Children need to know you love them and that you will always be there for them. Just as important, they need the security of a stable home. A healthy marriage gives children that security, because when a husband and a wife are looking out for each other’s interests, they will also look out for the best interests of the children.
Putting your spouse first never means that you neglect or abuse your children. And it certainly doesn’t mean that you allow a new spouse to neglect or abuse the children. Even something like showing favoritism, which is natural to do, should be talked about and addressed in a blended family. Ignoring unfair treatment is wrong (Romans 12:9). Parents are always responsible to provide loving, secure, healthy, and safe homes for their children to grow (Proverbs 14:26).

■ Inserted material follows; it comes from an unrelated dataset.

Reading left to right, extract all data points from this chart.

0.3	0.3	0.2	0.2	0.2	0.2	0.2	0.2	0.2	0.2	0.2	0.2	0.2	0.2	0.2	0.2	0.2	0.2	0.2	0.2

It’s important for husbands and wives to consider one another’s feelings and opinions. They need to stick together and head in the same direction as a couple and as parents. They should pursue each other and show deep care and respect for one another. A caring and loving spouse knows that what affects them, affects their spouse and the children. Happy marriages are loving, respectful, and considerate (Ephesians 5:21-33).
A good marriage not only gives children the security of a stable home, but it also gives them a positive example of what God intended a marriage to be. They will learn about love, confession, forgiveness, accountability, responsibility, and honesty. Parents who love one another deeply help their children develop realistic expectations about what it takes to build a strong marriage. Children need that kind of example to give them hope for their own futures.